What features are new:

  • Run multiple AVR devices in one simulation. (only with interpreter interfaces or special application linked against simulavr library) Multiple cores can run where each has a different clock frequency.

  • Connect multiple AVR core pins to other devices like LCD, LED and others. (environment)

  • Connect multiple AVR cores to multiple avr-gdb instances. (each on its own socket/port number, but see first point for running multiple AVR cores)

  • Write simulation scripts in Tcl/Tk or Python, other languages could be added by simply adding swig scripts!

  • Tracing the execution of the program, these traces support all debugging information directly from the ELF-file.

  • The traces run step by step for each device so you see all actions in the multiple devices in time-correct order.

  • Every interrupt call is visible.

  • Interrupt statistics with latency, longest and shortest execution time and some more.

  • There is a simple text based UI interface to add LCD, switches, LEDs or other components and can modify it during simulation, so there is no longer a need to enter a pin value during execution. (Tcl/Tk based)

  • Execution timing should be nearly accurate, different access times for internal RAM / external RAM / EEPROM and other hardware components are simulated.

  • A pseudo core hardware component is introduced to do “printf” debugging.
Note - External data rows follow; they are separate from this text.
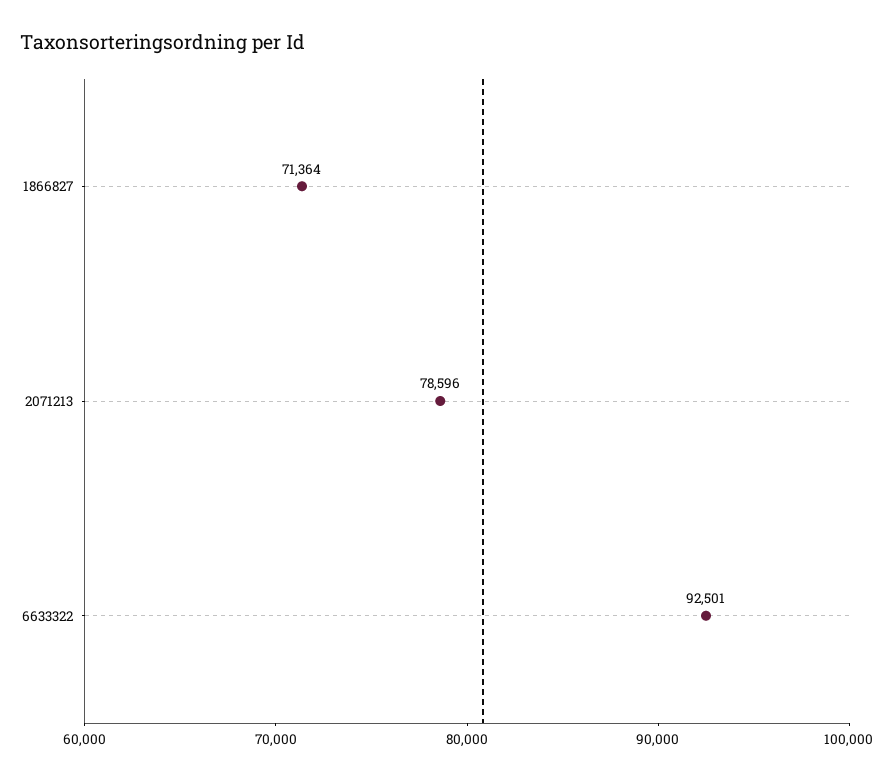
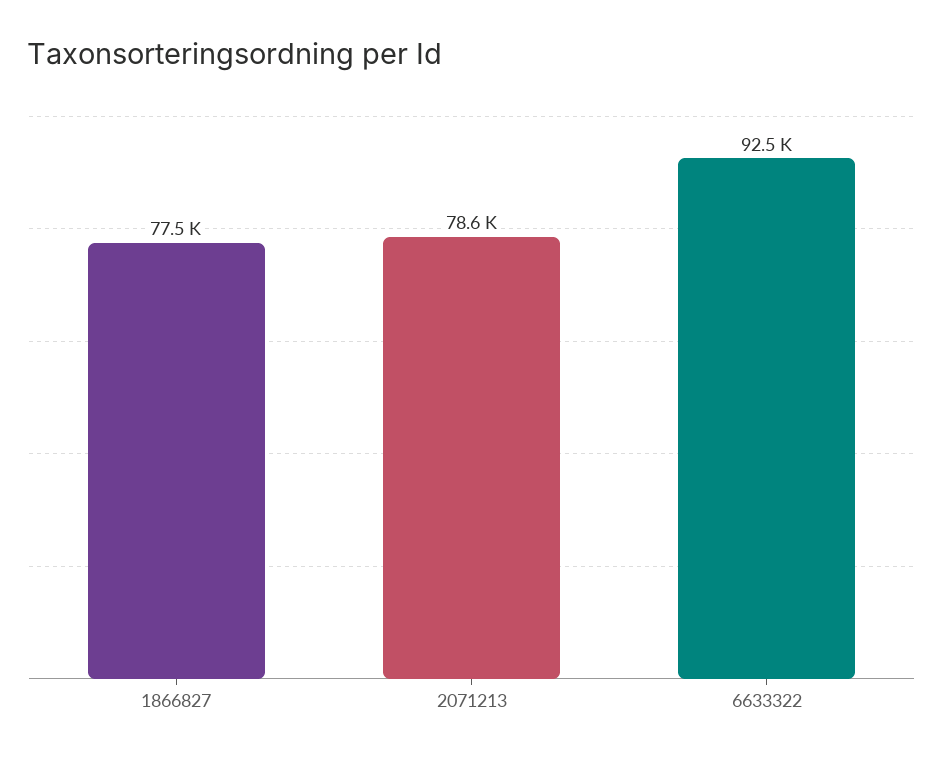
  {
-   "1866827": 71364,
+   "1866827": 77500,
    "2071213": 78596,
    "6633322": 92501
  }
This “device” is connected to a normal named UNIX socket so you do not have to waste a UART or other hardware in your test environment. (How?)

  • ELF-file loading is supported, no objcopy needed anymore.

  • Execution speed is tuned a lot, most hardware simulations are now only done if needed.

  • External IO pins which are not ports are also available. (E.g. ADC7 and ADC8 on ATmega8 in TQFP package.)

  • External I/O and some internal states of hardware units (link prescaler counter and interrupt states) can be dumped out into a VCD trace to analyze I/O behavior and timing. Or you can use it for tests.